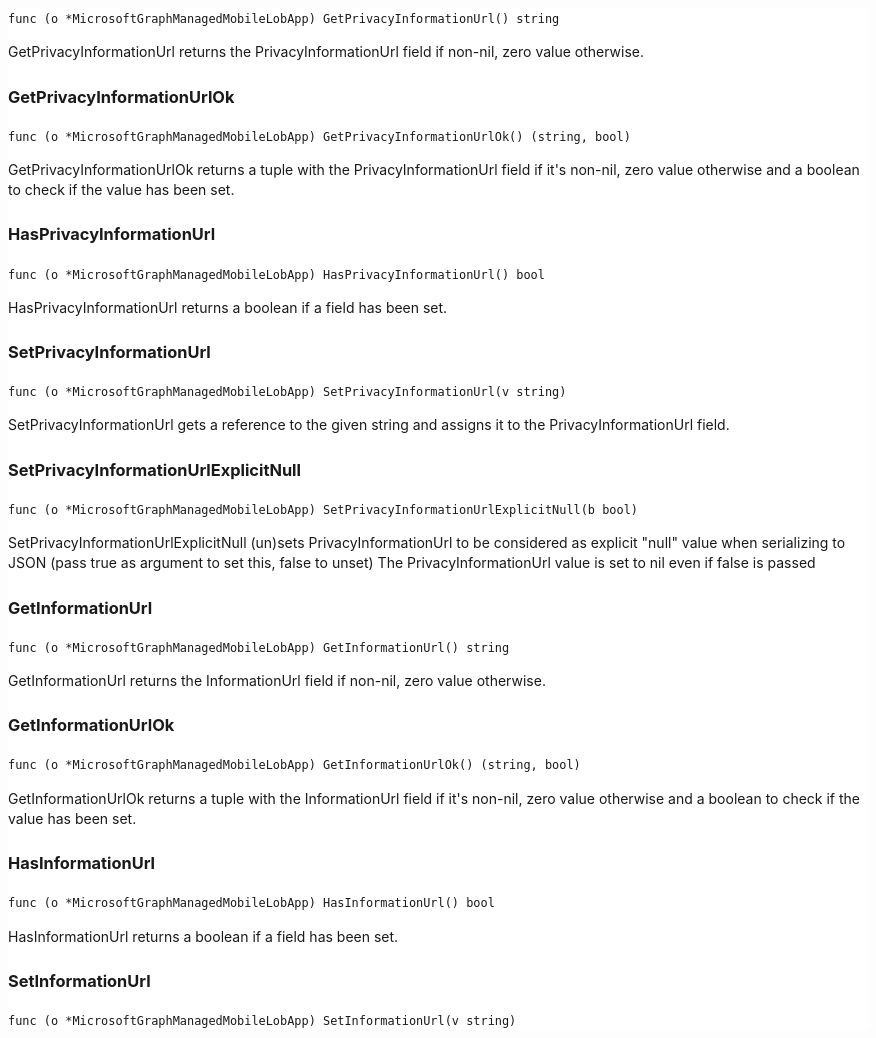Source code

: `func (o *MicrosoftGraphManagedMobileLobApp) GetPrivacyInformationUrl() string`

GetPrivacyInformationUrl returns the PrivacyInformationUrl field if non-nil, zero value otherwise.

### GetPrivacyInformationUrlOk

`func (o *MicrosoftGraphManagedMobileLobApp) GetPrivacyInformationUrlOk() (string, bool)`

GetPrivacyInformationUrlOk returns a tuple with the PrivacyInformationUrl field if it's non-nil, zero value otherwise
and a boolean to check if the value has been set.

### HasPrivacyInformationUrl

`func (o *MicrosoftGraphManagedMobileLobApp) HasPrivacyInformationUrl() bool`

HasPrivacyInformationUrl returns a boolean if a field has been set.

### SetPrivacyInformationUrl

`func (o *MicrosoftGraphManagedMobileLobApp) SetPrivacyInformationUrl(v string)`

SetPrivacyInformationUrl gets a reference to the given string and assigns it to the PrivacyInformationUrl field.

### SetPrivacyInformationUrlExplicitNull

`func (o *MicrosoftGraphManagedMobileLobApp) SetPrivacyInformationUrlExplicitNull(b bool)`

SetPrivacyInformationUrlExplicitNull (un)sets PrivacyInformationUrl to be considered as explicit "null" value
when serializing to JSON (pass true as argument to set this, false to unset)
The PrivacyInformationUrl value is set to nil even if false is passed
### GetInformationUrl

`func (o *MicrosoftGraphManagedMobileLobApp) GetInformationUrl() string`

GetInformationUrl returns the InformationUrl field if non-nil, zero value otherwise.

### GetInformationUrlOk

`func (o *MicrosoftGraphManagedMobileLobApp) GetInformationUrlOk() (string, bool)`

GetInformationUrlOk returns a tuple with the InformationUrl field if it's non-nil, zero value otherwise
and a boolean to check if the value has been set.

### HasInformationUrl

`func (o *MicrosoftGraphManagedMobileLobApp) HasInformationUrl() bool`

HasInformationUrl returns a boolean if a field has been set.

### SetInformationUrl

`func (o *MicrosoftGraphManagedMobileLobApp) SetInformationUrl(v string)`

▸ **AIM OF THE EXERCISE**: Nothing but the pictures should be left out when the records are retyped exactly.

▸ **SOLUTION TO THIS PROBLEM**:
Source code

: `func (o *MicrosoftGraphManagedMobileLobApp) GetPrivacyInformationUrl() string`

GetPrivacyInformationUrl returns the PrivacyInformationUrl field if non-nil, zero value otherwise.

### GetPrivacyInformationUrlOk

`func (o *MicrosoftGraphManagedMobileLobApp) GetPrivacyInformationUrlOk() (string, bool)`

GetPrivacyInformationUrlOk returns a tuple with the PrivacyInformationUrl field if it's non-nil, zero value otherwise
and a boolean to check if the value has been set.

### HasPrivacyInformationUrl

`func (o *MicrosoftGraphManagedMobileLobApp) HasPrivacyInformationUrl() bool`

HasPrivacyInformationUrl returns a boolean if a field has been set.

### SetPrivacyInformationUrl

`func (o *MicrosoftGraphManagedMobileLobApp) SetPrivacyInformationUrl(v string)`

SetPrivacyInformationUrl gets a reference to the given string and assigns it to the PrivacyInformationUrl field.

### SetPrivacyInformationUrlExplicitNull

`func (o *MicrosoftGraphManagedMobileLobApp) SetPrivacyInformationUrlExplicitNull(b bool)`

SetPrivacyInformationUrlExplicitNull (un)sets PrivacyInformationUrl to be considered as explicit "null" value
when serializing to JSON (pass true as argument to set this, false to unset)
The PrivacyInformationUrl value is set to nil even if false is passed
### GetInformationUrl

`func (o *MicrosoftGraphManagedMobileLobApp) GetInformationUrl() string`

GetInformationUrl returns the InformationUrl field if non-nil, zero value otherwise.

### GetInformationUrlOk

`func (o *MicrosoftGraphManagedMobileLobApp) GetInformationUrlOk() (string, bool)`

GetInformationUrlOk returns a tuple with the InformationUrl field if it's non-nil, zero value otherwise
and a boolean to check if the value has been set.

### HasInformationUrl

`func (o *MicrosoftGraphManagedMobileLobApp) HasInformationUrl() bool`

HasInformationUrl returns a boolean if a field has been set.

### SetInformationUrl

`func (o *MicrosoftGraphManagedMobileLobApp) SetInformationUrl(v string)`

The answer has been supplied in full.